Interstate 444 (I-444) is an unsigned auxiliary route of Interstate 44 located in Tulsa, Oklahoma. It is part of the Interstate Highway System and makes up half of Tulsa's Inner Dispersal Loop (IDL), forming a partial beltway around Downtown Tulsa. Both ends of I-444 terminate at I-244, which makes up the other half of the IDL.

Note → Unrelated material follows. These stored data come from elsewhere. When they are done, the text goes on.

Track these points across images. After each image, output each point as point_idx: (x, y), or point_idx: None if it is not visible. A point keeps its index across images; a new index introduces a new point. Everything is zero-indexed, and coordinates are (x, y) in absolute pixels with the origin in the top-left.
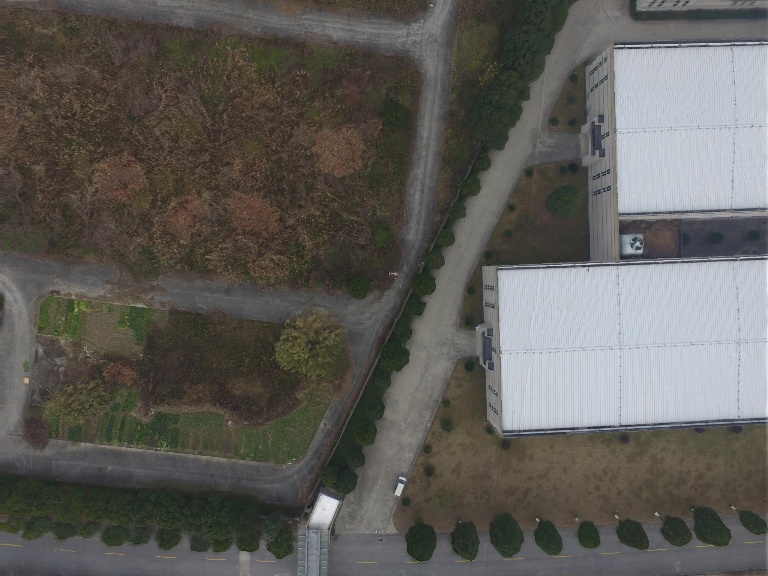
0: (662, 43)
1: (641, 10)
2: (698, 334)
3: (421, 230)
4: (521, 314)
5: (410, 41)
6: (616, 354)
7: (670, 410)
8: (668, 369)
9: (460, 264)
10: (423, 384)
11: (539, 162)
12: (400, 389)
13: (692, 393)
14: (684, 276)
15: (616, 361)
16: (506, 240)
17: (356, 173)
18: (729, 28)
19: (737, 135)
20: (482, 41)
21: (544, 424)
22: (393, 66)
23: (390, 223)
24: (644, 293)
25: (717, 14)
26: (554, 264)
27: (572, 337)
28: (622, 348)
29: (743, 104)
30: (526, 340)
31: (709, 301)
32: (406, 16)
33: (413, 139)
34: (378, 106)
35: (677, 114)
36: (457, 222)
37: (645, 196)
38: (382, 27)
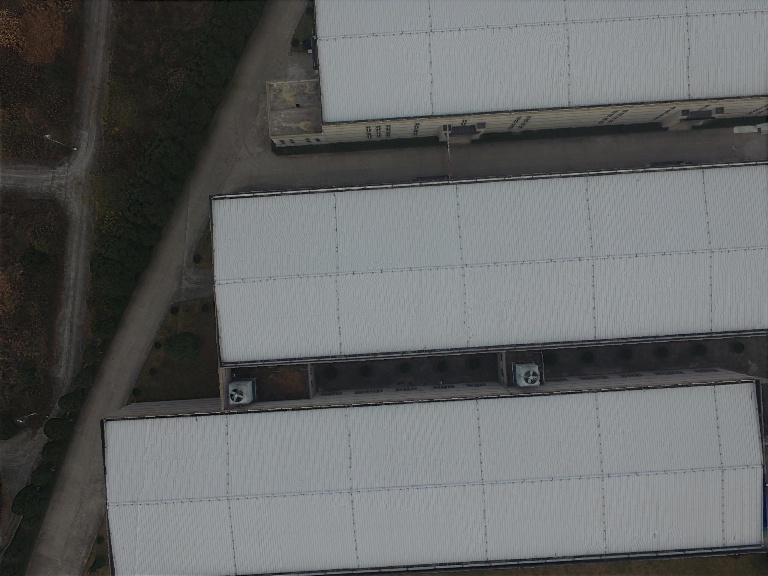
0: (262, 192)
1: (280, 146)
2: (308, 484)
3: (71, 368)
4: (129, 465)
5: (55, 184)
6: (225, 505)
7: (286, 560)
8: (280, 519)
9: (110, 401)
10: (78, 520)
11: (186, 298)
12: (56, 525)
13: (307, 543)
14: (294, 424)
15: (225, 512)
16: (154, 377)
17: (3, 315)
18: (374, 159)
19: (339, 282)
20: (97, 192)
21: (159, 574)
22: (39, 209)
23: (38, 363)
24: (253, 442)
25: (358, 146)
26: (160, 415)
27: (179, 488)
28: (230, 499)
29: (345, 251)
30: (138, 490)
31: (320, 449)
32: (50, 161)
33: (60, 280)
34: (19, 251)
35: (277, 263)
36: (106, 360)
37: (251, 345)
38: (28, 172)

The route is signed in its entirety as U.S. Highway 75 (US 75); the first half is also signed as US 64 and State Highway 51 (SH-51), and the latter half is known as the Cherokee Expressway. The 2.86 mi freeway was first planned around 1957 with construction occurring into the 1970s before being fully open in 1981. I-444 was originally signed as such until 1995.

==Route description==
I-444 begins at its western terminus near the Arkansas River on the southwest side of Downtown Tulsa. It serves traffic heading to and from locations including Okmulgee, Oklahoma City, and Sand Springs, Oklahoma, as well as Joplin, Missouri. It splits from a complete interchange with I-244, which is also known as the Red Fork Expressway, at exit 4B and borders the southern side of downtown. I-444 carries concurrencies with US 64, US 75, and SH-51. A mile east, there is an incomplete junction at 11th Street and Houston Avenue that allows westbound traffic to exit and eastbound traffic to enter from 12th street. The next interchange provides access to 13th Street, Denver Avenue, and Cheyenne Avenue. Westbound movements here are also made from 12th street.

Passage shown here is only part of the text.